Une ordonnance présidentielle du 10/06/21 modifiant le code pénal pénalise l’action politique, la liberté d’opinion et d’expression (art 87 bis qui dit: « Est considéré comme acte terroriste(…) tout acte visant (…) l’unité nationale(…) par toute action ayant pour objet de(…) porter atteinte l’intégrité du territoire national ou d’inciter à le faire par quelque moyen que ce soit » et définit comme organisation terroriste « toute association, groupe ou organisation, quel que soit leur forme ou dénomination, dont le but ou les activités tombent sous le coup des dispositions de l’art. 87 bis du présent code ».
La dramaturgie de ce phénomène est que le pouvoir a réussi à drainer des populations entières dans son sillage, sacralisant l’union des Algériens contre l’ennemi kabyle.
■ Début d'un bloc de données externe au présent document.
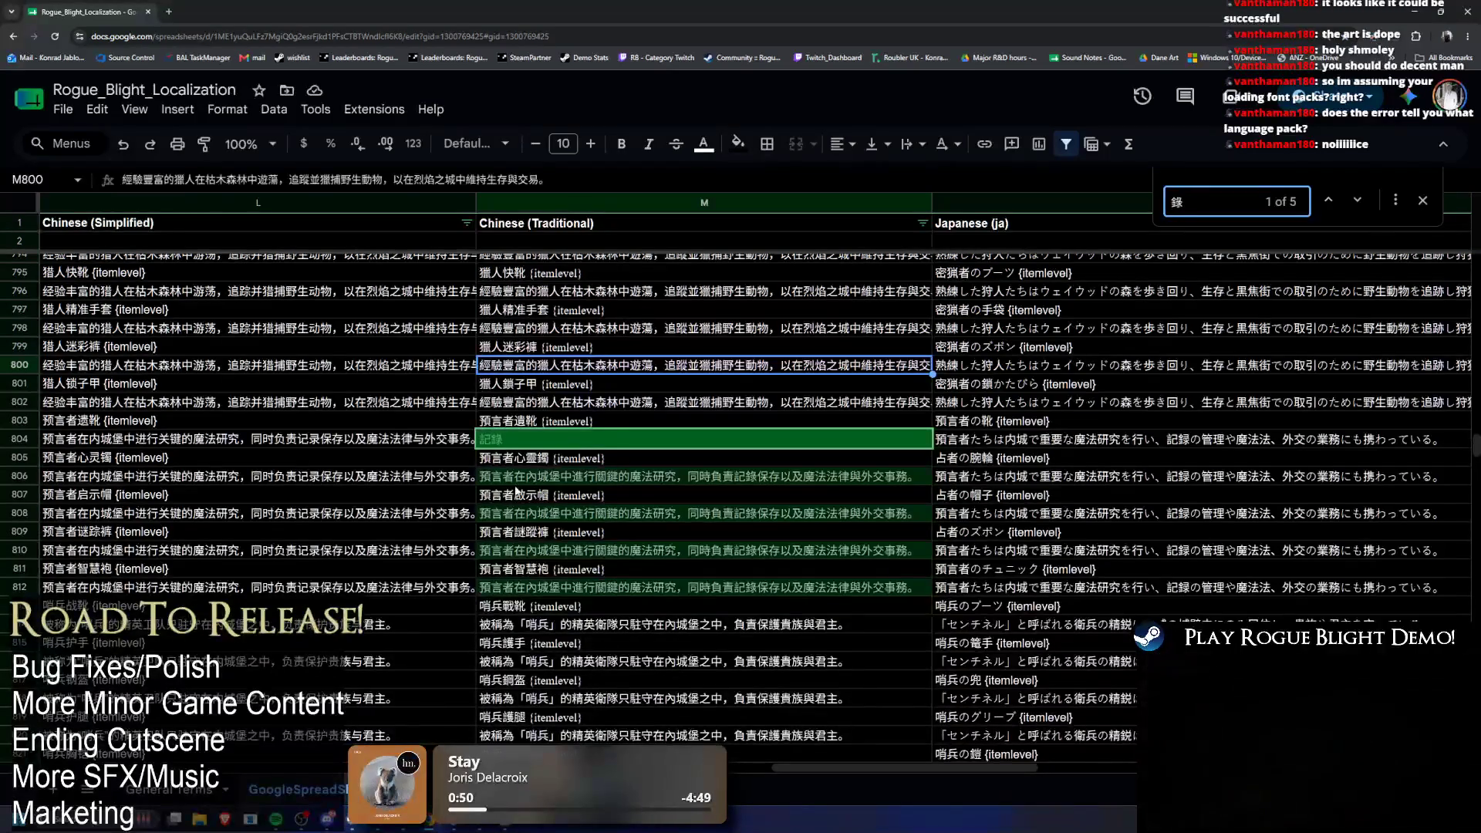
click(503, 441)
Step: Trim M804's Traditional Chinese entry down to just 記, then return to Unity's asset search
double_click(504, 441)
key(ctrl+c)
key(ctrl+f)
key(ctrl+v)
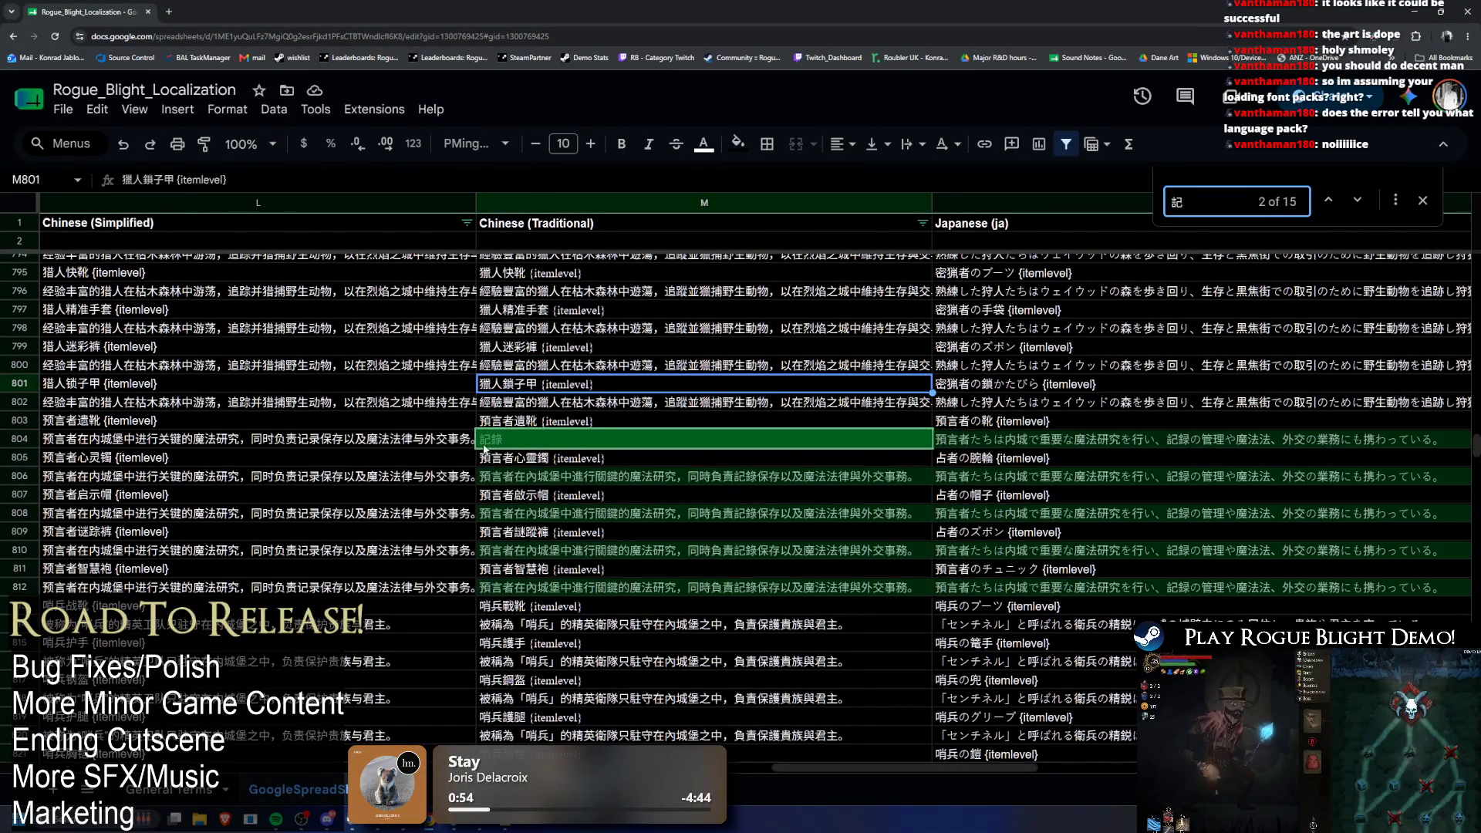
double_click(505, 441)
click(746, 385)
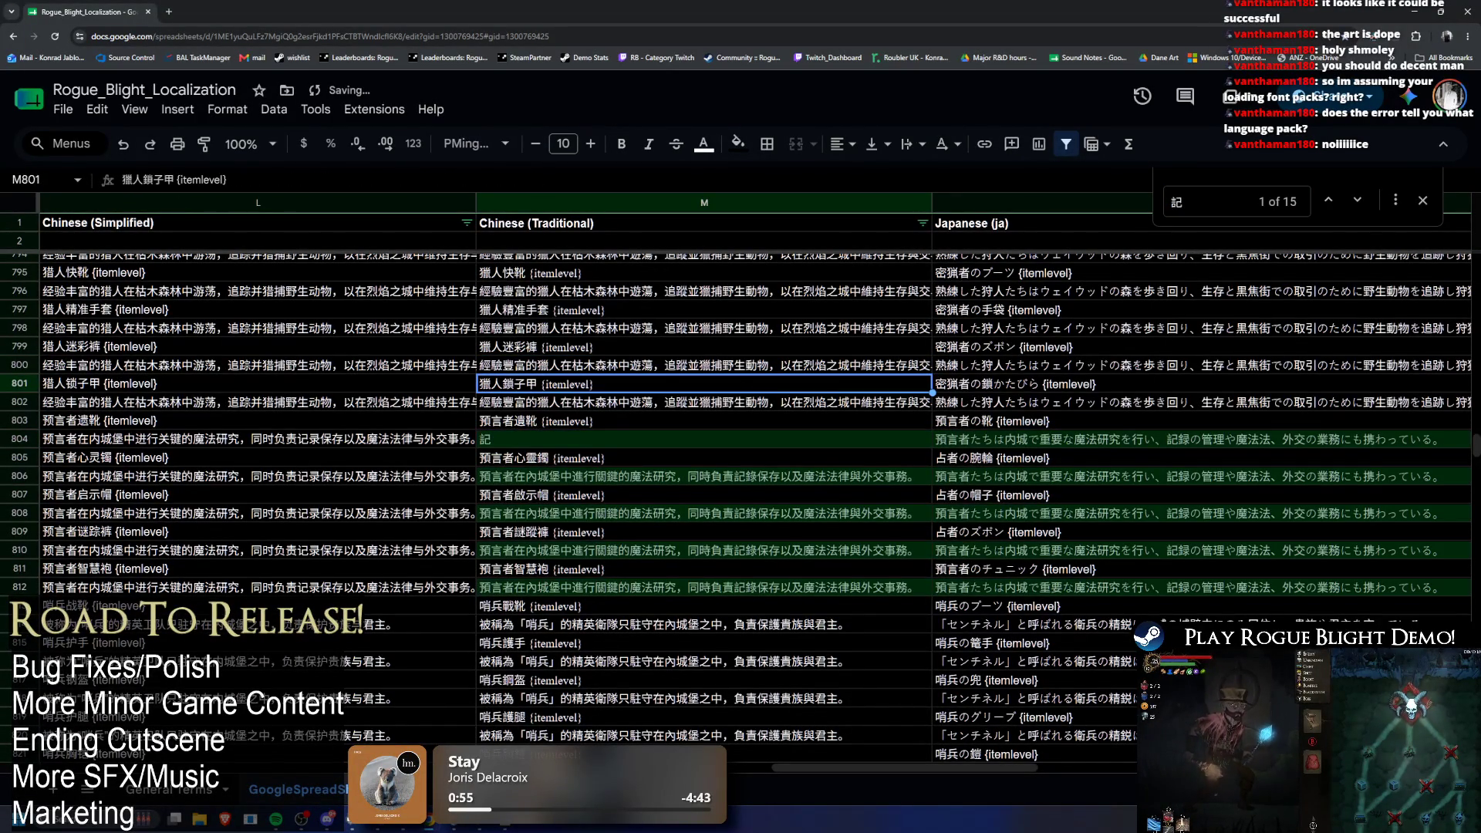
click(1423, 21)
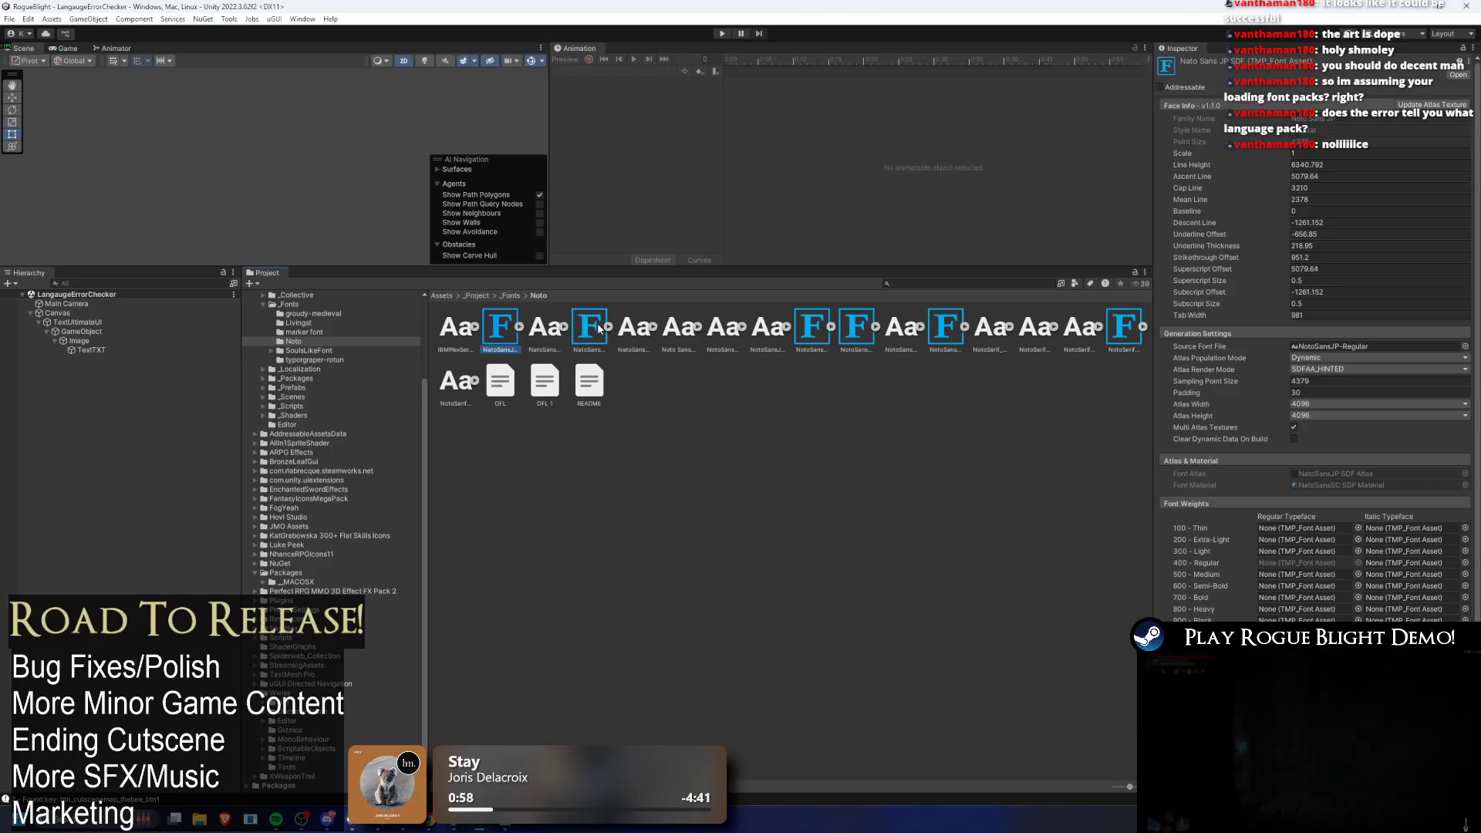
click(888, 283)
Step: Search the Project window for 'goog' and show the GoogleSpreadsheet table settings in the Inspector
key(BackSpace)
text(oo)
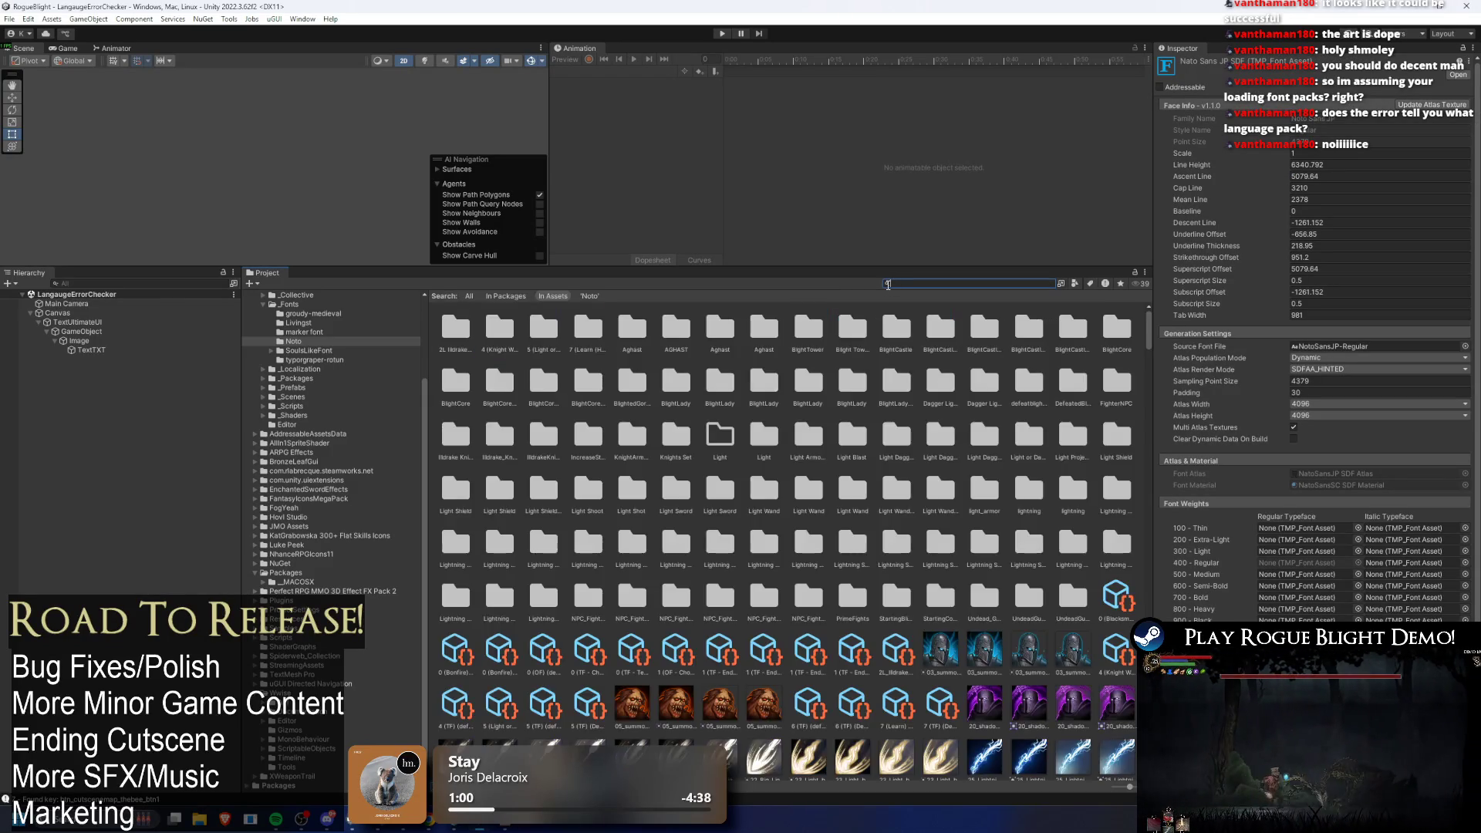
text(og)
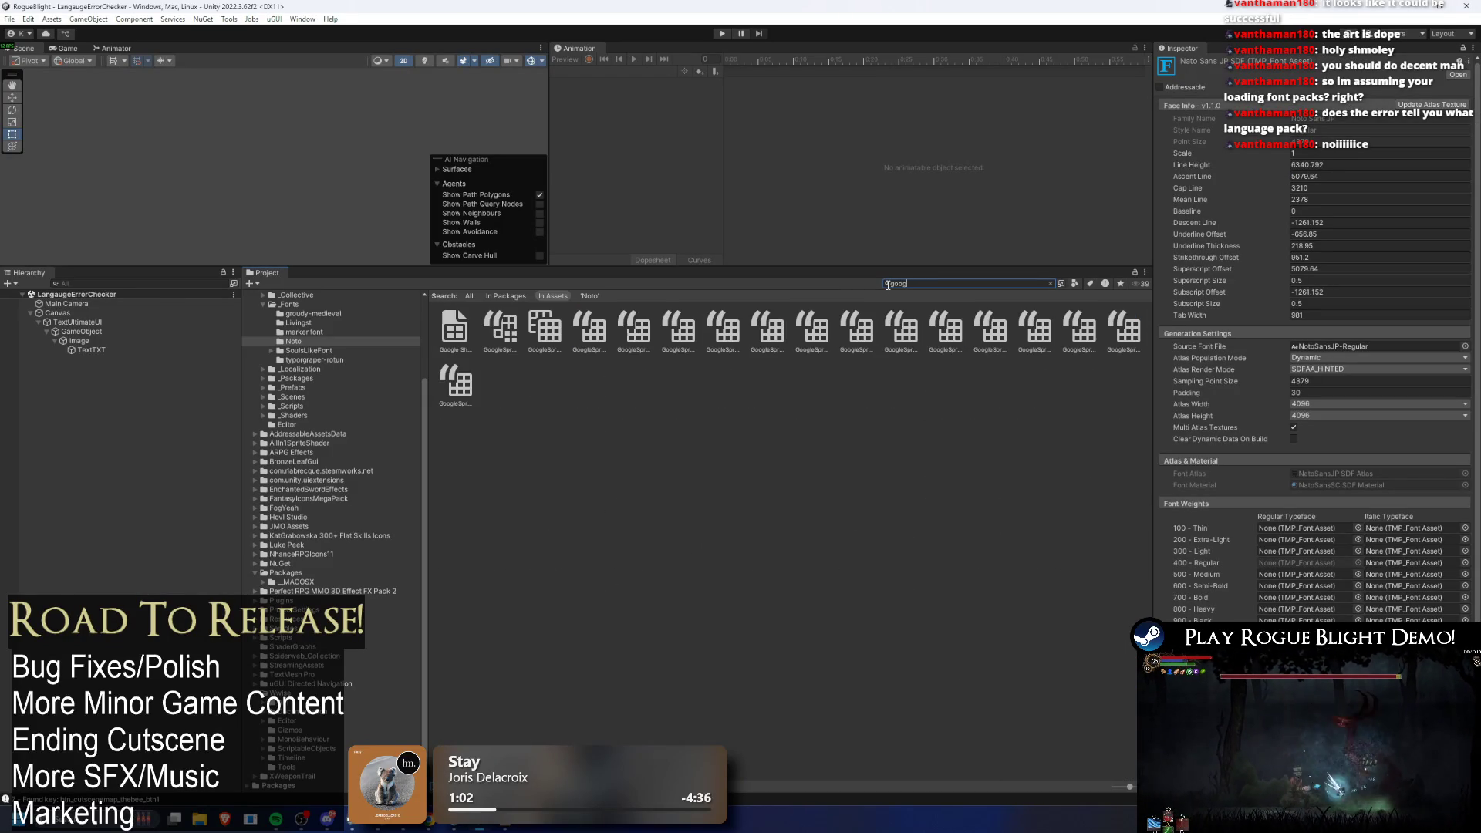
click(499, 328)
click(1427, 518)
Step: Return to the localization sheet and select cell M804
key(alt+Tab)
scroll(904, 451, down, 5)
scroll(924, 451, up, 5)
click(519, 383)
Step: Change M804's entry to 記録
text(記)
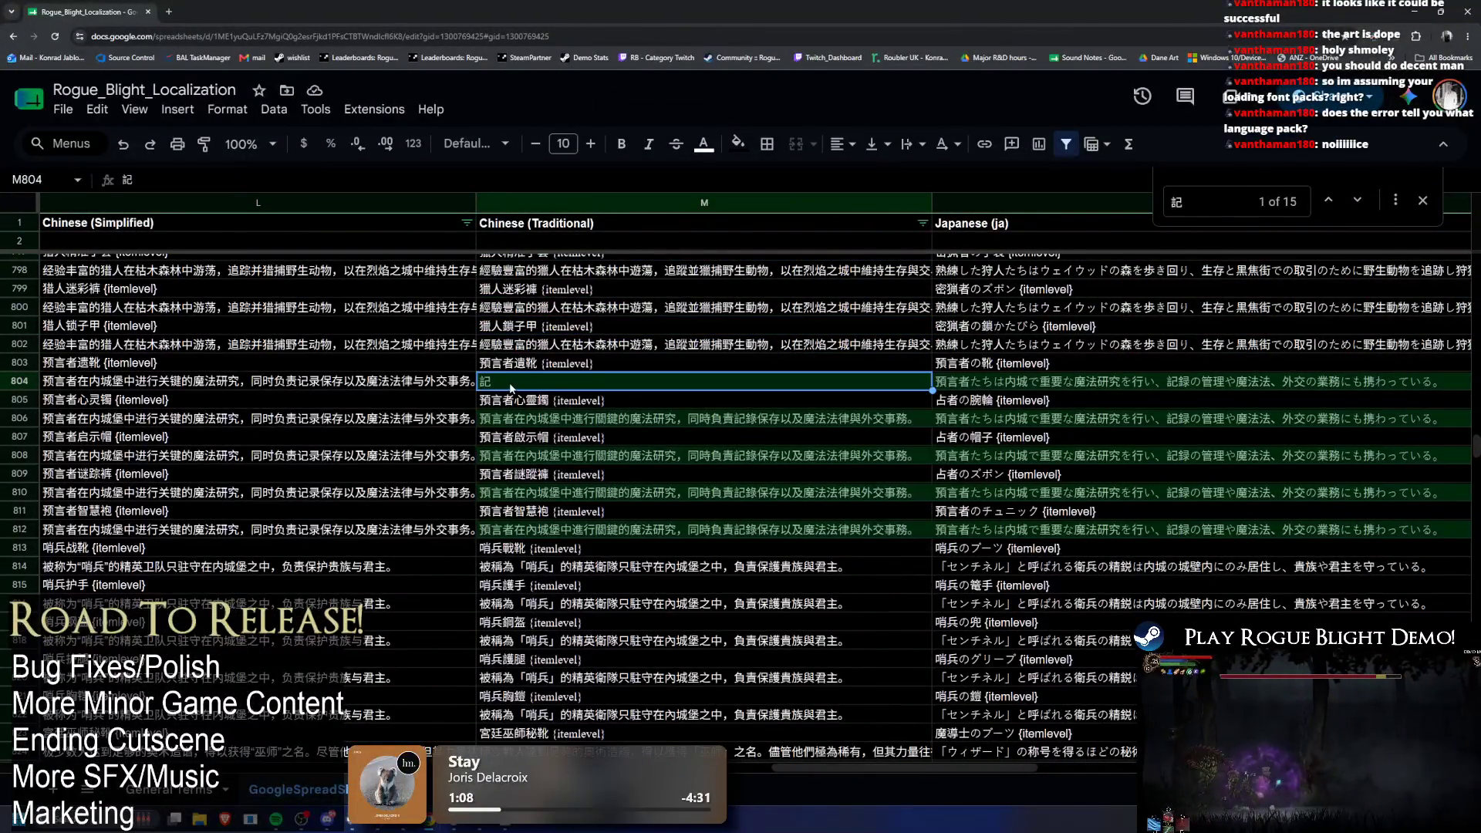
double_click(519, 383)
key(Escape)
key(ctrl+v)
key(Return)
Et…où sont donc passées ces voies d’intellectuels, universitaires, écrivains, politiques qui chantaient les droits de l’Homme, qui fredonnaient la liberté mais …. ailleurs ? Que sont devenues ces voies hypocrites qui ne parlent de la Kabylie que pour l’asservir ? Pas un mot face au génocide de 2001 ; pas un mot sur l’emprisonnement de jeunes hommes ou femmes, de l’élite politique et intellectuelle, pas une protestation contre les messages de haine de personnages politiques, contre les violations de domiciles, bref, contre de graves atteintes aux droits humains. Une atteinte à la dignité humaine, mère de toutes les libertés. (il est clair que ces pseudos intellectuels ne comprennent rien à l’esprit de la République Villageoise car sevrés à des cultures venues d’ailleurs).
La fracture entre l’ancestralité autochtone à travers la question Kabyle et l’entité « Algérie » acquise à l’idéologie arabo-islamique, si elle existe depuis le début de « l’aventure Algérie », elle est devenue si évidente qu’elle est incurable. Car, que penser de ceux qui revendiquent la fin d’un système politique tout en acceptant voire en défendant les piliers de son idéologie sinon faire du surplace !
A cela s’ajoute un silence international qui remet en cause l’ordre mondial établi sous l’égide des Nations Unies, qui rend opaque la charte même de l’ONU. Cependant, la Kabylie, dans le cadre de la fidélité du droit international, peut arriver à le faire bouger. Ce n’est pas une élucubration. Le 20 avril 2021 vient de ressusciter et de mettre en lumière une pensée que l’on tente d’ensevelir sous un magma d’idéologies venues de l’ailleurs. Un visage d’une rupture annoncée avec un passé assombri, une histoire tragique d’un peuple dépossédé de sa mémoire, de sa terre, de son âme. Les enfants de la bohème, ceux du 20 avril ont repris en cœur l’hymne de la résurrection, de la libération, de la liberté d’appropriation de leur propre histoire car, dit-on, celui qui écrit l’histoire domine le présent et l’avenir.